De plus, une prise de responsabilité commune ainsi qu’une volonté politique plus décidée sont nécessaires pour réussir à vaincre sur ce front ; responsabilité envers tous ceux qui sont tombés victimes de la traite, pour en protéger les droits, pour assurer leur sécurité et celle de leurs familles, pour empêcher que les corrompus et les criminels se soustraient à la justice et aient le dernier mot sur les personnes. Une intervention législative adéquate dans les pays de provenance, de transit et d’arrivée, visant aussi à faciliter la régulation des migrations, peut réduire le problème.
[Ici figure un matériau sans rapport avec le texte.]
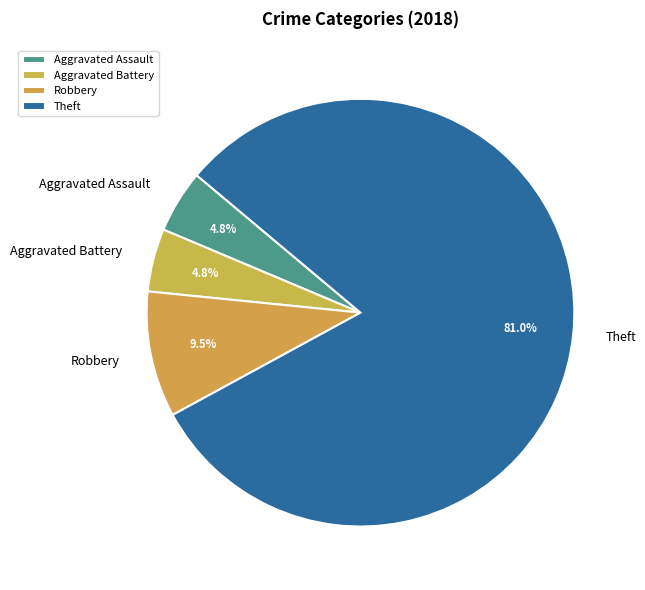

Which category has the biggest portion of the pie?

Theft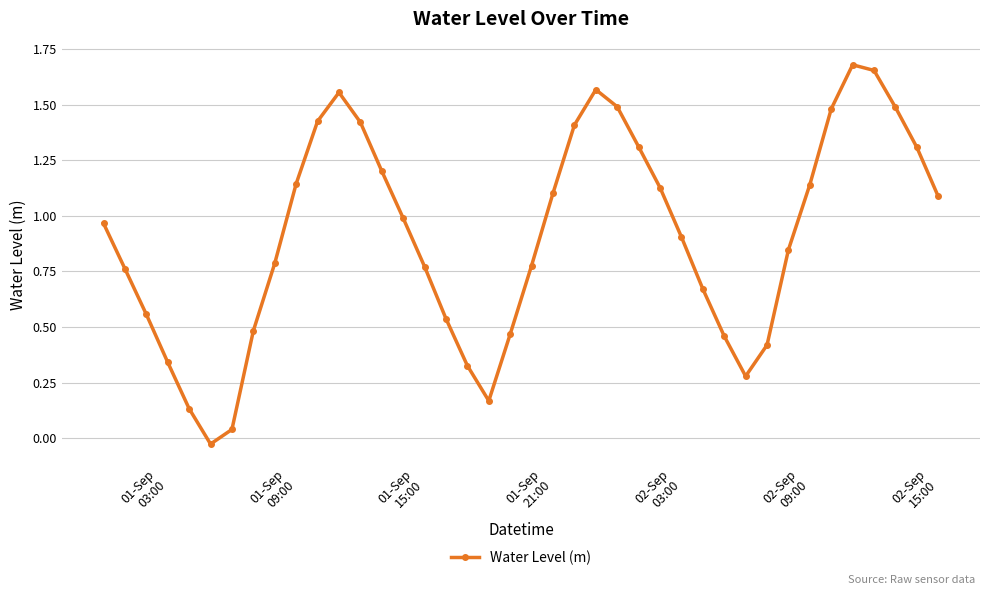

What is the average value?

0.9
Les gouvernements et la communauté internationale, à qui il revient en premier lieu de prévenir et d’empêcher un tel phénomène, n’ont pas manqué de prendre des mesures à différents niveaux pour le bloquer et pour protéger et assister les victimes de ce crime, souvent lié au commerce de la drogue, des armes, au transport des migrants irréguliers, à la mafia. Malheureusement, on ne peut pas nier que parfois des opérateurs publics et des membres de contingents engagés dans des missions de paix, ont été aussi contaminés. Mais pour obtenir de bons résultats, il faut que l’action d’opposition porte aussi au niveau culturel et à celui de la communication. Et sur ce plan il y a besoin d’un profond examen de conscience : combien de fois en effet, tolérons-nous qu’un être humain soit considéré comme un objet, exposé pour vendre un produit ou pour satisfaire des désirs immoraux ? La personne humaine ne devrait jamais se vendre ou s’acheter comme une marchandise. Celui qui l’utilise et l’exploite, même indirectement, se rend complice de ce mépris.
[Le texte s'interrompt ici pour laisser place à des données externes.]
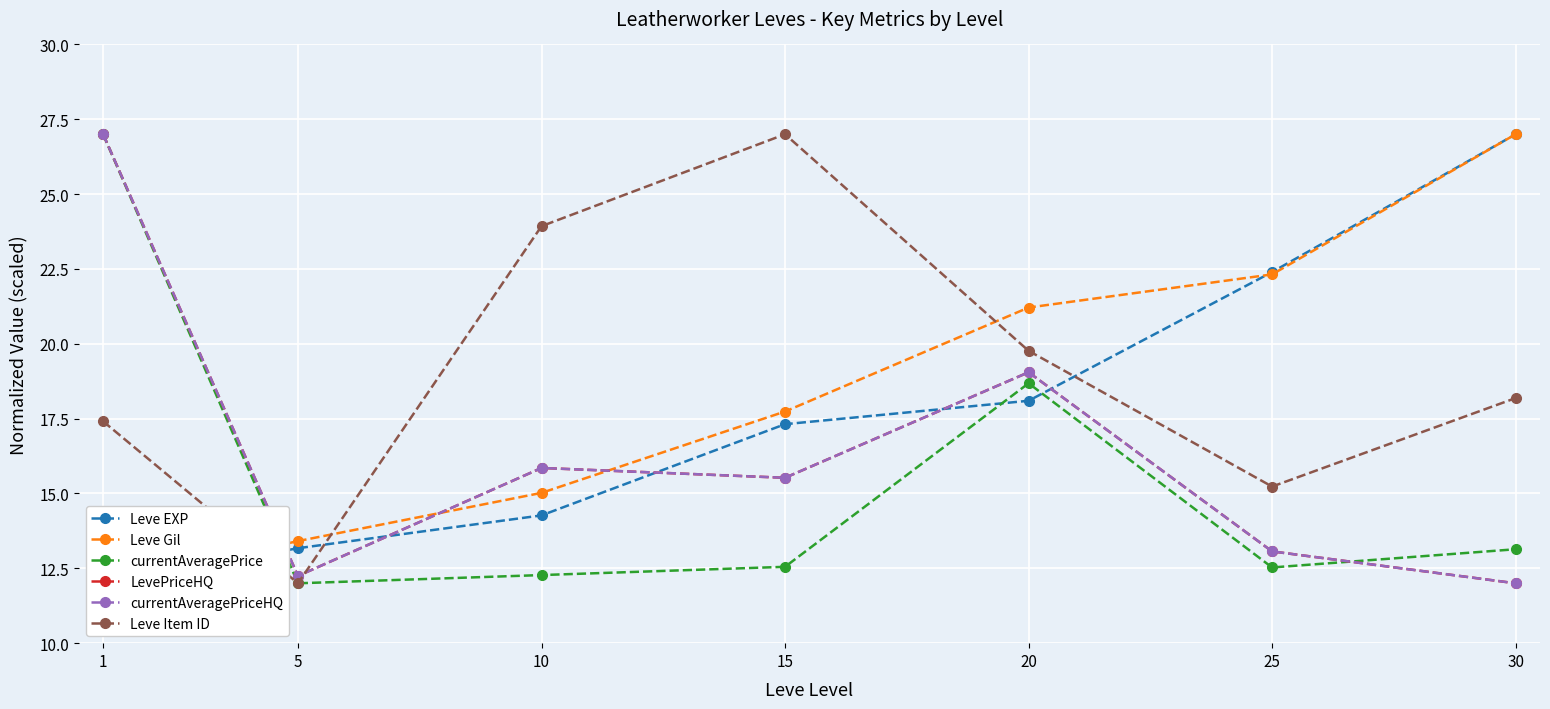

Between 1 and 20, which series saw the biggest shift?

Leve Gil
Madame et Messieurs les Ambassadeurs, j’ai voulu partager avec vous ces réflexions sur une plaie sociale de notre temps, parce que je crois dans la valeur et dans la force d’un engagement concerté pour la combattre. J’exhorte par conséquent la communauté internationale à rendre encore plus unanime et efficace la stratégie contre la traite des personnes, afin que, partout dans le monde, les hommes et les femmes ne soient jamais utilisés comme moyens, mais soient toujours respectés dans leur inviolable dignité.
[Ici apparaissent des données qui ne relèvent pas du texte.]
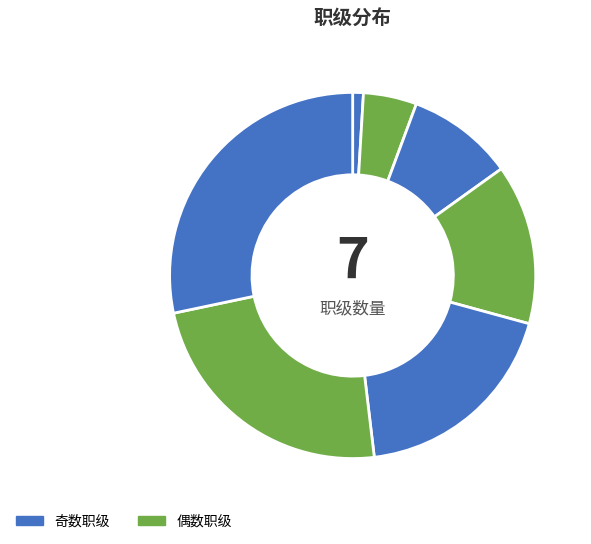

How many slices are in this pie chart?

7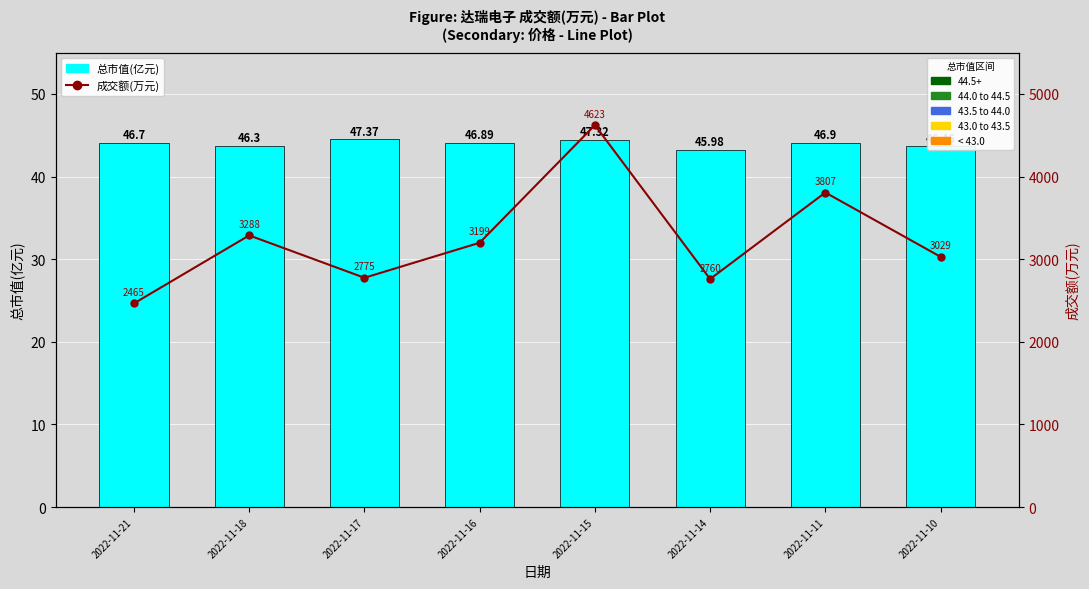

Which category has the lowest value in the 总市值(亿元) series?

2022-11-14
À chacun de vous, au moment où vous commencez votre mission près le Saint Siège, je présente mes meilleurs souhaits, vous assurant du soutien des divers services de la Curie Romaine dans le déroulement de votre fonction. À cette fin, j’invoque sur vos personnes et sur vos familles, comme aussi sur vos collaborateurs, l’abondance des bénédictions divines.